Вы активно добивались принятия закона о легализации форпостов. Этот закон принят. Он работает, как-то влияет?

Прежде всего, он заморозил ситуацию в том положении, в котором она была на момент принятия закона. Против закона подан иск в БАГАЦ, и в настоящий момент ситуация статична. Это само по себе неплохо, так как ничего не разрушается. Одновременно мы продвигали решения административного порядка, такие как "рыночное постановление", согласно которому, если частная земля занята по незнанию, с ведома и одобрения государства, то разрушать дома нельзя. Мы исходим из того, что в январе закон может быть заблокирован БАГАЦем, и поэтому подготовили административное решение.

Есть еще один закон, который в январе будет рассматриваться БАГАЦем: закон о национальном характере государства.

Этому закону в БАГАЦе ничего не угрожает.

Вы уверены?

Да. Во-первых, в нем нет ничего, что могло бы быть отменено судом.

Есть те, кто считают так. Есть те, кто сочтут иначе.

Да, но это разногласия ценностные, мировоззренческие. Не юридические. Но кроме этого, вмешательство БАГАЦа в процесс принятия Основных законов – это системное землетрясение. БАГАЦ этого делать не станет.

Несколько слов о партии, в которой вы состоите. Не так давно ЦК партии утвердил изменения в уставе. Вам было комфортно с тем, как проходило голосование?

Да. Мы демократическая партия, в которой есть место разным мнениям.

Я спрашиваю не об этом. Голосовали наспех, голоса считали приблизительно. Я уже не говорю о том, что некоторым журналистам, присутствовавшим в зале, давали бюллетени для голосования.

Бывают ошибки. В целом я считаю, что процесс был нормальным, честным. И, слава Богу, есть те, кто возражают против предложений председателя партии и имеют возможность высказывать свое мнение.

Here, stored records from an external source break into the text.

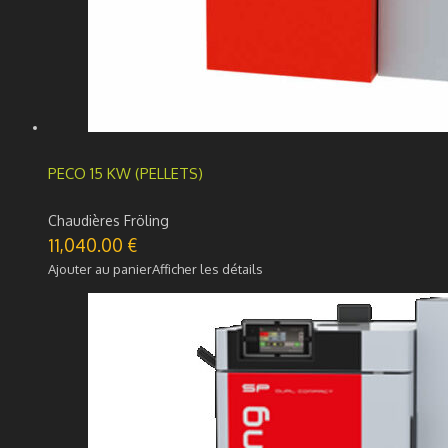
PECO 15 KW (PELLETS)
Chaudières Fröling
11,040.00
€
Ajouter au panier
Afficher les détails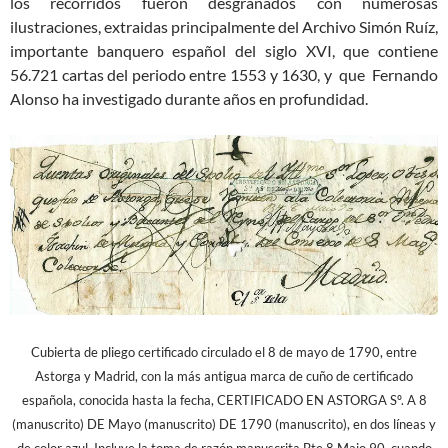
los recorridos fueron desgranados con numerosas
ilustraciones, extraidas principalmente del Archivo Simón Ruíz,
importante banquero español del siglo XVI, que contiene
56.721 cartas del periodo entre 1553 y 1630, y que Fernando
Alonso ha investigado durante años en profundidad.
Cubierta de pliego certificado circulado el 8 de mayo de 1790, entre
Astorga y Madrid, con la más antigua marca de cuño de certificado
española, conocida hasta la fecha, CERTIFICADO EN ASTORGA Sº. A 8
(manuscrito) DE Mayo (manuscrito) DE 1790 (manuscrito), en dos líneas y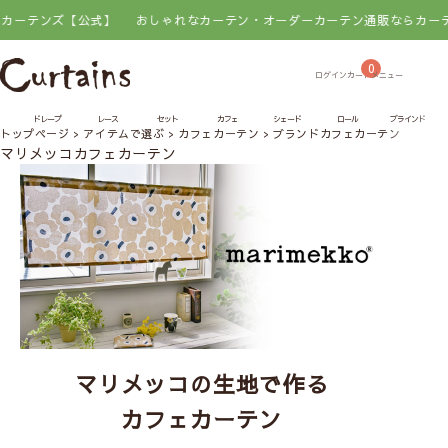
ンズ【公式】
おしゃれなカーテン・オーダーカーテン通販ならカーテンズ【
0
ドレープ
レース
セット
カフェ
シェード
ロール
ブラインド
トップページ
アイテムで選ぶ
カフェカーテン
ブランドカフェカーテン
マリ
マリメッコカフェカーテン
マリメッコの生地で作る
カフェカーテン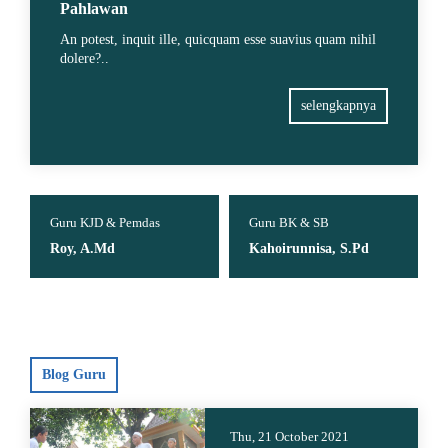
Pahlawan
An potest, inquit ille, quicquam esse suavius quam nihil
dolere?..
selengkapnya
Guru KJD & Pemdas
Guru BK & SB
Roy, A.Md
Kahoirunnisa, S.Pd
Blog Guru
Thu, 21 October 2021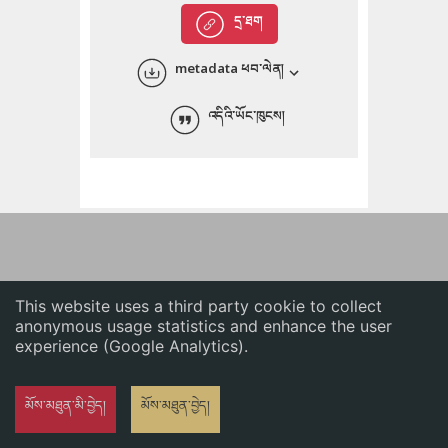
English
དྲ་ཐག
中文
metadata ཕབ་ལེན།
ភាសាខ្មែរ
འདིའི་ཡོང་ཁུངས།
This website uses a third party cookie to collect
anonymous usage statistics and enhance the user
experience (Google Analytics).
མོས་མཐུན་མི་བྱེད།
མོས་མཐུན་བྱེད།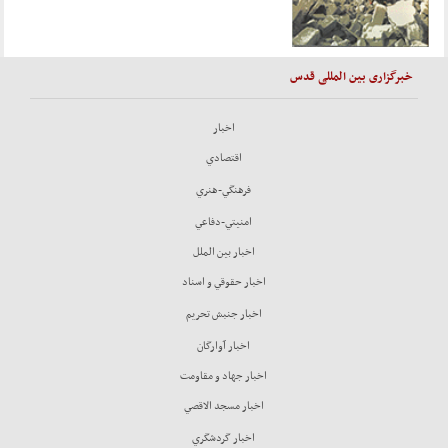
خبرگزاری بین المللی قدس
اخبار
اقتصادي
فرهنگي-هنري
امنيتي-دفاعي
اخبار بين الملل
اخبار حقوقي و اسناد
اخبار جنبش تحريم
اخبار آوارگان
اخبار جهاد و مقاومت
اخبار مسجد الاقصي
اخبار گردشگري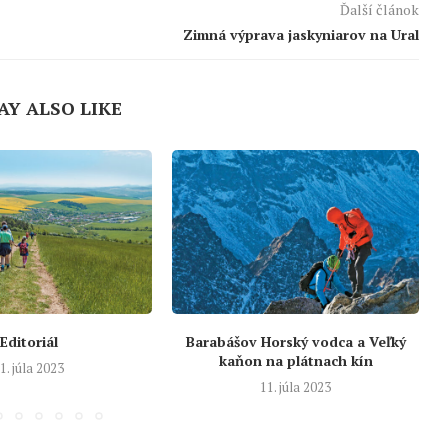
Ďalší článok
Zimná výprava jaskyniarov na Ural
AY ALSO LIKE
Editoriál
Barabášov Horský vodca a Veľký
kaňon na plátnach kín
1. júla 2023
11. júla 2023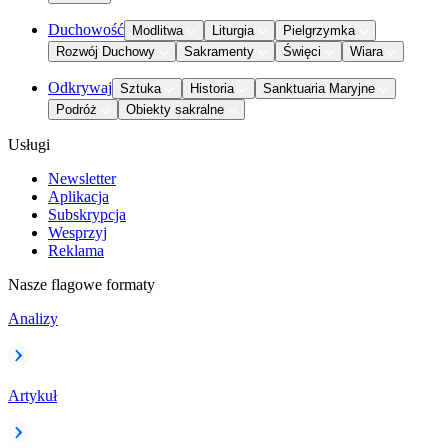
Duchowość
Modlitwa
Liturgia
Pielgrzymka
Rozwój Duchowy
Sakramenty
Święci
Wiara
Odkrywaj
Sztuka
Historia
Sanktuaria Maryjne
Podróż
Obiekty sakralne
Usługi
Newsletter
Aplikacja
Subskrypcja
Wesprzyj
Reklama
Nasze flagowe formaty
Analizy
Artykuł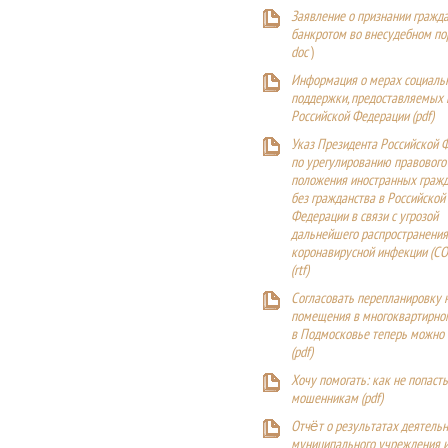
Заявление о признании гражд
банкротом во внесудебном п
doc
)
Информация о мерах социаль
поддержки, предоставляемых
Российской Федерации (
pdf
)
Указ Президента Российской 
по урегулированию правового
положения иностранных гражд
без гражданства в Российской
Федерации в связи с угрозой
дальнейшего распространения
коронавирусной инфекции (CO
(
rtf
)
Согласовать перепланировку 
помещения в многоквартирн
в Подмосковье теперь можно
(
pdf
)
Хочу помогать: как не попаст
мошенникам (pdf)
Отчёт о результатах деятельн
муниципального учреждения и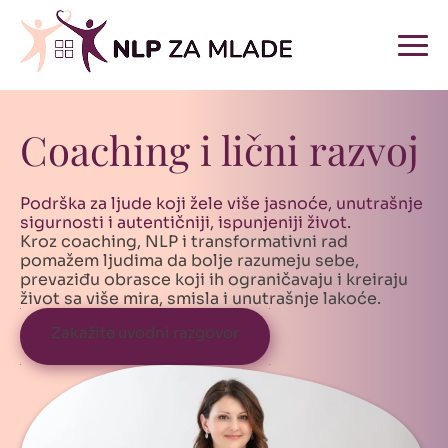
Coaching i lični razvoj
Podrška za ljude koji žele više jasnoće, unutrašnje
sigurnosti i autentičniji, ispunjeniji život.
Kroz coaching, NLP i transformativni rad
pomažem ljudima da bolje razumeju sebe,
prevaziđu obrasce koji ih ograničavaju i kreiraju
život sa više mira, smisla i unutrašnje lakoće.
Zakažite uvodni razgovor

Я разговаривал со многими активистами партии, которые говорили, что прекращают деятельность в "Байт Иегуди" после этого вечера.

Ерунда.

Вы не опасаетесь остаться без опоры низового аппарата?

Нет. Я убеждена, что люди хотят быть в партии, где идет бурная полемика, где можно высказываться против предложений председателя партии. Но, с моей точки зрения, главным является то, что партия открывается для новых людей. Через праймериз добиться этого очень тяжело.

Право Беннета на два бронированных места в первой десятке откроет партию для новых людей?

Вы увидите, что да. При правильном использовании бронировании мест партия преобразится.

Но по сути это превращает систему избрания кандидатов в комиссию одного человека.

Ни в коем случае. Большинство кандидатов будет избираться через праймериз, и Беннет получит возможность кооптированием двух человек, чтобы немного подправить картину, сложившуюся на праймериз. Я считаю, это правильным.

Для вас не секрет, что вы популярнее Беннета.

(пауза) В чем вопрос?

Вы собираетесь баллотироваться против него?

Нет, я думаю, что он хороший глава партии. Я думаю, что он хороший министр просвещения и будет отличным министром обороны. И наш союз, и то, что мы не ссоримся, не конфликтуем, а работаем в тандеме, что редкость в политике, это очень продвигает партию.

Много говорится о вашем возможном уходе в "Ликуд" или создании своей партии. Это на повестке дня?

Нет. Я очень верю в "Байт Иегуди", в то, что предлагает избирателям эта партия, и никуда не собираюсь.

Даже если Нетаниягу сойдет со сцены?

Нет. Наша цель получить много мандатов. Мы делали очень важные вещи в ходе этой каденции. Возможно мы партия с наибольшими достижениями, важными для наших избирателей. Наша цель – двузначное число мандатов, а затем министерства обороны и юстиции.